What you will do: Copy the line containing "EP. 126: วันละตอนของความสำเร็จ", then all lines after it up to and including the final line of the material, exactly and without additions.

Extracted data:
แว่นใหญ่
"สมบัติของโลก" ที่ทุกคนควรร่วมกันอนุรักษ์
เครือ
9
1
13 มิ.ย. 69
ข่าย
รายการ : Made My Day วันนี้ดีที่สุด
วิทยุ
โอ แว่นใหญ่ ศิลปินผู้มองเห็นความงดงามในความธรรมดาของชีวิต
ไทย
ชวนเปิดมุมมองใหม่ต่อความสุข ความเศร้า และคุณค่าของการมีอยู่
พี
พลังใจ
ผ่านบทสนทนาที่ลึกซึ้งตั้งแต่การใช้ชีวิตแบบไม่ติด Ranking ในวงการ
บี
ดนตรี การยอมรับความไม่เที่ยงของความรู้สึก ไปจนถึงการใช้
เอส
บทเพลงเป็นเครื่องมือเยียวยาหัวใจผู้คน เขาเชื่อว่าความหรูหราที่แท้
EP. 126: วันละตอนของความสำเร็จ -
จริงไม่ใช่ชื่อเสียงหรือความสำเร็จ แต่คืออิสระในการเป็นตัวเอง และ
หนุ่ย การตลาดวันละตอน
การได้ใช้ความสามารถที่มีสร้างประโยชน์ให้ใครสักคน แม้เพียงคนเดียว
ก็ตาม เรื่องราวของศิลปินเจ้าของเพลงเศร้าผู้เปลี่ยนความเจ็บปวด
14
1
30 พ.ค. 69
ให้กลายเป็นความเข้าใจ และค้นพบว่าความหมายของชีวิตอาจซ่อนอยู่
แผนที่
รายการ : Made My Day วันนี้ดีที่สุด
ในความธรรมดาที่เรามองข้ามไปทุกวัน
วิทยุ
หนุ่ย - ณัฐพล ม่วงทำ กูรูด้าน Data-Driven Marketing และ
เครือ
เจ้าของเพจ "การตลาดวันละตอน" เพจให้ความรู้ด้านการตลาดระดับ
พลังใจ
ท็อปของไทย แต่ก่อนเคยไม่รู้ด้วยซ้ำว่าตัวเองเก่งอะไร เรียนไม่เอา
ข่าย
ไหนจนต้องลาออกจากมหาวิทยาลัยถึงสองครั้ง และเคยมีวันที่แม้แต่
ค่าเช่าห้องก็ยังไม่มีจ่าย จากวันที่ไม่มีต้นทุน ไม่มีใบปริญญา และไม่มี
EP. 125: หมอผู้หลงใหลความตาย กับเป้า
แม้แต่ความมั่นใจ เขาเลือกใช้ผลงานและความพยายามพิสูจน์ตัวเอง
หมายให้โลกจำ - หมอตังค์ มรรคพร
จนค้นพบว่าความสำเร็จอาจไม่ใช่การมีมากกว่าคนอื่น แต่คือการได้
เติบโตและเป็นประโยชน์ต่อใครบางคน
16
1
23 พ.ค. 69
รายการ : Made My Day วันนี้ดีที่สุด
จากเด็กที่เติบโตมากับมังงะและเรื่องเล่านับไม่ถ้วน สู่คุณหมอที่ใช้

Written reply:
EP. 126: วันละตอนของความสำเร็จ -
จริงไม่ใช่ชื่อเสียงหรือความสำเร็จ แต่คืออิสระในการเป็นตัวเอง และ
หนุ่ย การตลาดวันละตอน
การได้ใช้ความสามารถที่มีสร้างประโยชน์ให้ใครสักคน แม้เพียงคนเดียว
ก็ตาม เรื่องราวของศิลปินเจ้าของเพลงเศร้าผู้เปลี่ยนความเจ็บปวด
14
1
30 พ.ค. 69
ให้กลายเป็นความเข้าใจ และค้นพบว่าความหมายของชีวิตอาจซ่อนอยู่
แผนที่
รายการ : Made My Day วันนี้ดีที่สุด
ในความธรรมดาที่เรามองข้ามไปทุกวัน
วิทยุ
หนุ่ย - ณัฐพล ม่วงทำ กูรูด้าน Data-Driven Marketing และ
เครือ
เจ้าของเพจ "การตลาดวันละตอน" เพจให้ความรู้ด้านการตลาดระดับ
พลังใจ
ท็อปของไทย แต่ก่อนเคยไม่รู้ด้วยซ้ำว่าตัวเองเก่งอะไร เรียนไม่เอา
ข่าย
ไหนจนต้องลาออกจากมหาวิทยาลัยถึงสองครั้ง และเคยมีวันที่แม้แต่
ค่าเช่าห้องก็ยังไม่มีจ่าย จากวันที่ไม่มีต้นทุน ไม่มีใบปริญญา และไม่มี
EP. 125: หมอผู้หลงใหลความตาย กับเป้า
แม้แต่ความมั่นใจ เขาเลือกใช้ผลงานและความพยายามพิสูจน์ตัวเอง
หมายให้โลกจำ - หมอตังค์ มรรคพร
จนค้นพบว่าความสำเร็จอาจไม่ใช่การมีมากกว่าคนอื่น แต่คือการได้
เติบโตและเป็นประโยชน์ต่อใครบางคน
16
1
23 พ.ค. 69
รายการ : Made My Day วันนี้ดีที่สุด
จากเด็กที่เติบโตมากับมังงะและเรื่องเล่านับไม่ถ้วน สู่คุณหมอที่ใช้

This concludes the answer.